I noticed all of these things while automatically doing what I had desired for the past seven days, moving my mouth to give him pleasure. I instinctively applied suction and released it at all the right times.
If this were to be my only experience with Rob, even my only experience with him that afternoon, I might have felt that he reached his climax too soon. However, I knew that there would be other climaxes that day and in the time to come to us.
Consequently, I rejoiced without reservation as he shouted his pleasure a brief instant prior to my first taste of his body's own product, made largely while he lusted after me. It rightly belonged to me, and I staked my claim selfishly.
We shared his cum with kisses at other times, but I had absolutely no intention of giving any of my reward to anyone this first time. I wouldn't even share with that man whom I loved at this instant, although later I would reserve the use of that emotionally loaded four letter word, love.

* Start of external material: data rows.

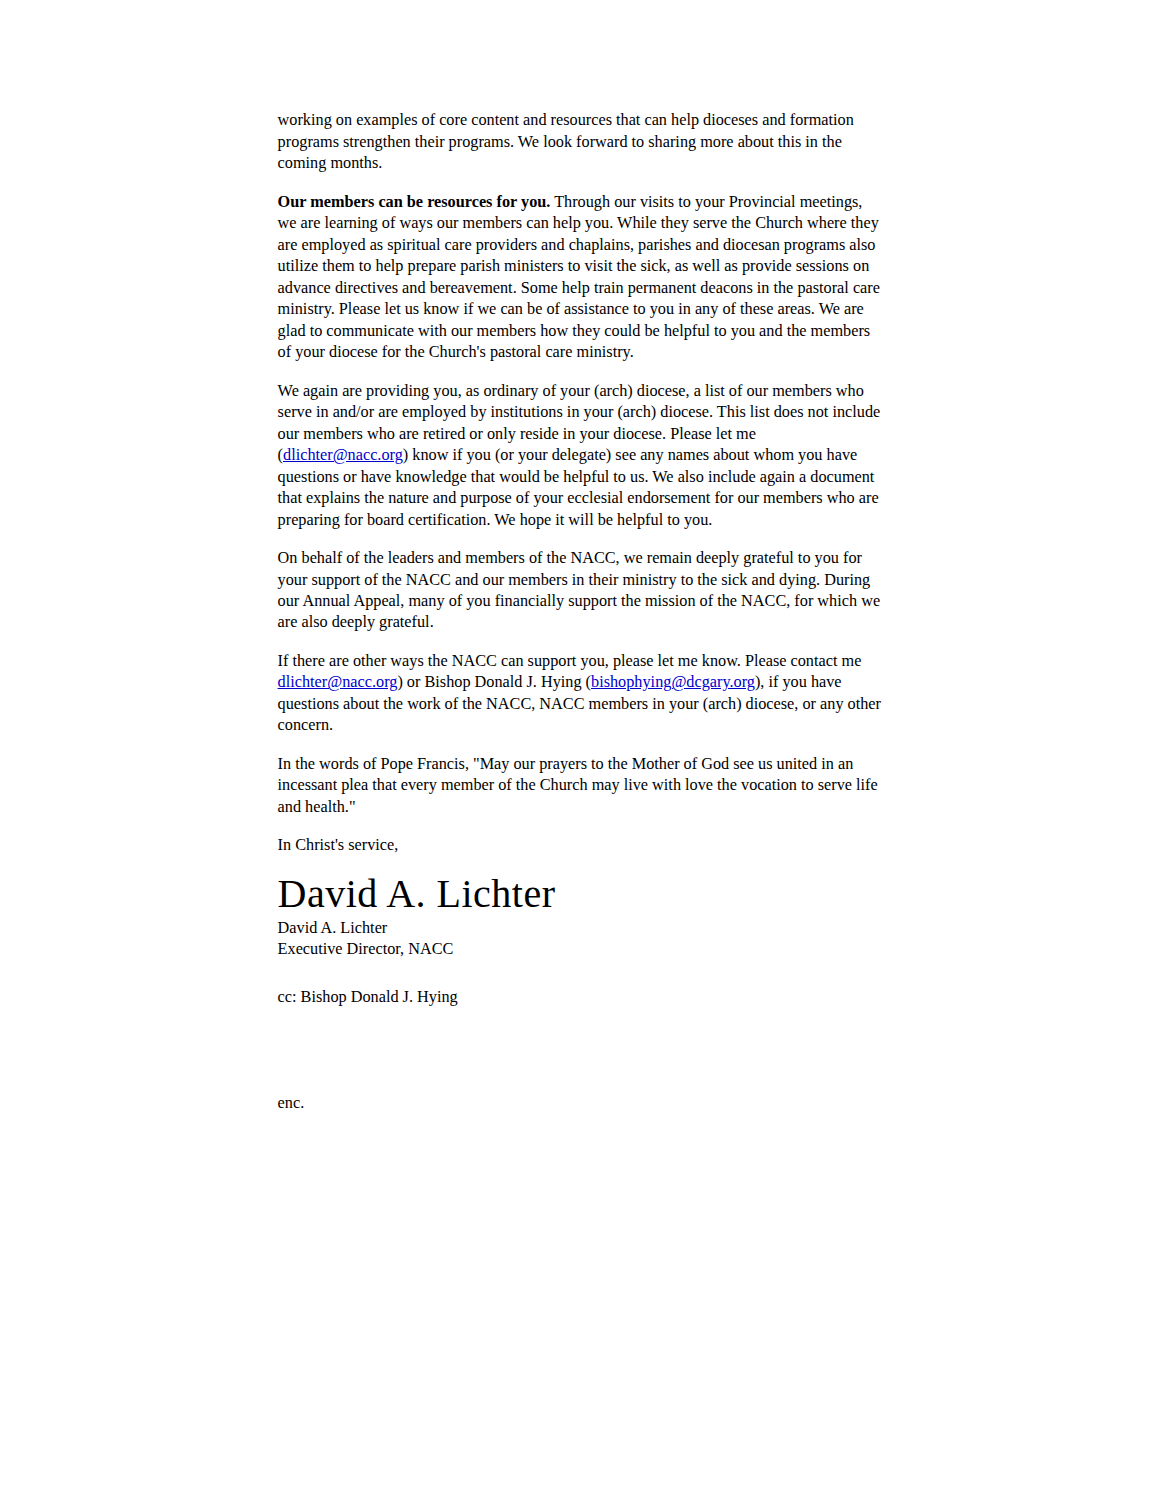working on examples of core content and resources that can help dioceses and formation programs strengthen their programs. We look forward to sharing more about this in the coming months.
Our members can be resources for you. Through our visits to your Provincial meetings, we are learning of ways our members can help you. While they serve the Church where they are employed as spiritual care providers and chaplains, parishes and diocesan programs also utilize them to help prepare parish ministers to visit the sick, as well as provide sessions on advance directives and bereavement. Some help train permanent deacons in the pastoral care ministry. Please let us know if we can be of assistance to you in any of these areas. We are glad to communicate with our members how they could be helpful to you and the members of your diocese for the Church's pastoral care ministry.
We again are providing you, as ordinary of your (arch) diocese, a list of our members who serve in and/or are employed by institutions in your (arch) diocese. This list does not include our members who are retired or only reside in your diocese. Please let me (dlichter@nacc.org) know if you (or your delegate) see any names about whom you have questions or have knowledge that would be helpful to us. We also include again a document that explains the nature and purpose of your ecclesial endorsement for our members who are preparing for board certification. We hope it will be helpful to you.
On behalf of the leaders and members of the NACC, we remain deeply grateful to you for your support of the NACC and our members in their ministry to the sick and dying. During our Annual Appeal, many of you financially support the mission of the NACC, for which we are also deeply grateful.
If there are other ways the NACC can support you, please let me know. Please contact me dlichter@nacc.org) or Bishop Donald J. Hying (bishophying@dcgary.org), if you have questions about the work of the NACC, NACC members in your (arch) diocese, or any other concern.
In the words of Pope Francis, "May our prayers to the Mother of God see us united in an incessant plea that every member of the Church may live with love the vocation to serve life and health."
In Christ's service,
David A. Lichter
David A. Lichter
Executive Director, NACC
cc: Bishop Donald J. Hying
enc.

I used the cum as mouthwash, swishing it around so that it would not miss any part of my mouth capable of remembering its taste or feel. I held onto it until so much of my own saliva had mixed with it that it was as much me as it was him. And then I swallowed, wishing that it would stay with me forever rather than passing eventually out of my body. I guess you could describe me as very selfish that afternoon.
When I was finished savoring Rod's gift, when I was sure that I had swallowed every cherished molecule, I returned to my lover's lips.
We kissed deeply and long, and then we began again, becoming more patient in this particular journey to ecstasy.